4. Stuffing the entire site

Every team's first draft tries to include everything. Every team's first draft is 400KB and gets truncated. The math is ruthless: if you include 40 pages at 10KB each, only the first ten survive the cutoff at many engines. Pick the ten you would actually want quoted and stop.

5. No date signals

Models use dateModified on a page to decide how fresh a citation is. llms-full.txt has no standard way to express dates per section, but you can include a short footer line in each section like _Last updated: 2026-04-15._ that models treat as freshness metadata. Sites that add this see slightly higher cite rates in our testing.

Shipping and maintaining the file

Put the source of llms-full.txt in your repo next to robots.txt and sitemap.xml. Generate it from your CMS at deploy time rather than hand-editing. The generator should:

1. Read the canonical page list from your sitemap or a hardcoded config. 2. Fetch the Markdown body of each page (or the rendered HTML, converted to Markdown). 3. Strip nav, footer, and sidebar chrome. 4. Concatenate into one file with the --- separator pattern above. 5. Refuse to ship if the result exceeds 100KB.

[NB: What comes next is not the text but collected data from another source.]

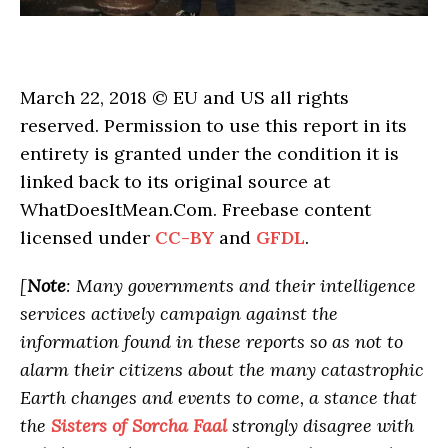
March 22, 2018 © EU and US all rights
reserved. Permission to use this report in its
entirety is granted under the condition it is
linked back to its original source at
WhatDoesItMean.Com. Freebase content
licensed under
CC-BY
and
GFDL
.
[
Note
: Many governments and their intelligence
services actively campaign against the
information found in these reports so as not to
alarm their citizens about the many catastrophic
Earth changes and events to come, a stance that
the
Sisters of Sorcha Faal
strongly disagree with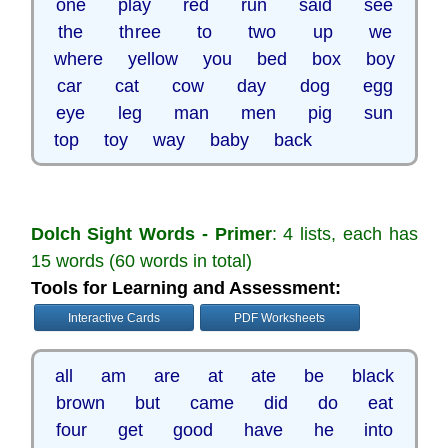
one play red run said see
the three to two up we
where yellow you bed box boy
car cat cow day dog egg
eye leg man men pig sun
top toy way baby back
Dolch Sight Words - Primer
: 4 lists, each has
15 words (60 words in total)
Tools for Learning and Assessment:
Interactive Cards
PDF Worksheets
all am are at ate be black
brown but came did do eat
four get good have he into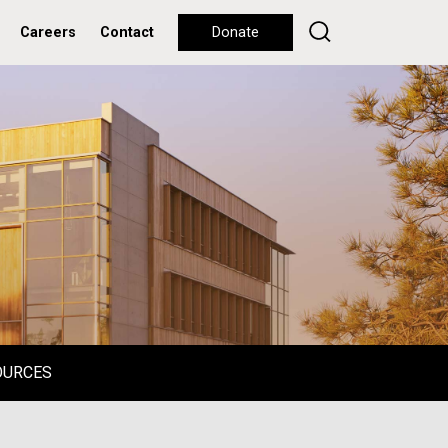
Careers
Contact
Donate
OURCES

The refuse-to-ship rule forces you to prioritize rather than quietly shipping a truncated file. We wrote our generator script in a weekend; yours will not take longer.

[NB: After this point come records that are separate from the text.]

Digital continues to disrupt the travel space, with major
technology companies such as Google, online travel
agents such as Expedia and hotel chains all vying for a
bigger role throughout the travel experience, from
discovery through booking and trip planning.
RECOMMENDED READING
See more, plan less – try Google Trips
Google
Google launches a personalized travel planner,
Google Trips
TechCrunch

Run a free audit to see how your current llms-full.txt scores

How this shows up in Citevera's audit score

The AEO axis checks for llms-full.txt in three ways: it must exist at the expected URL, it must be under 100KB and served with a correct content type, and its content must not contradict the live pages it references. Sites that publish a well-formed file typically see their AEO axis rise 6 to 12 points after the next re-audit, which in turn lifts their overall score above 80 on most configurations.

A well-written llms-full.txt is one of the highest-leverage single changes you can ship for AI search readiness because it is additive, reversible, and takes a morning to build. Every week you wait is a week your competitors' versions are the ones being cached.

Frequently asked questions about llms-full.txt

Is llms-full.txt an official standard?

No. Like llms.txt it started as a proposal and spread by convergence. The practical implication is that you should test with the specific engines you care about - Perplexity, ChatGPT, Gemini - rather than assume universal support. In our testing the major engines all respect the file today, but the exact retrieval behavior differs.

Does llms-full.txt replace my sitemap?

No. Sitemaps are for search-engine crawl discovery. llms-full.txt is for language-model content ingestion. They solve different problems and complement each other.

How often should I regenerate llms-full.txt?

Weekly is the sweet spot. More often and you add deploy overhead without benefit; less often and content drift starts to hurt. Tie the regeneration job to your CMS publish pipeline and forget about it.

Can I block AI crawlers while still publishing llms-full.txt?

Technically yes, but it sends mixed signals and most engines will interpret the combination as "do not use this site". If you do not want to be cited, skip the file. If you do, let the crawlers in.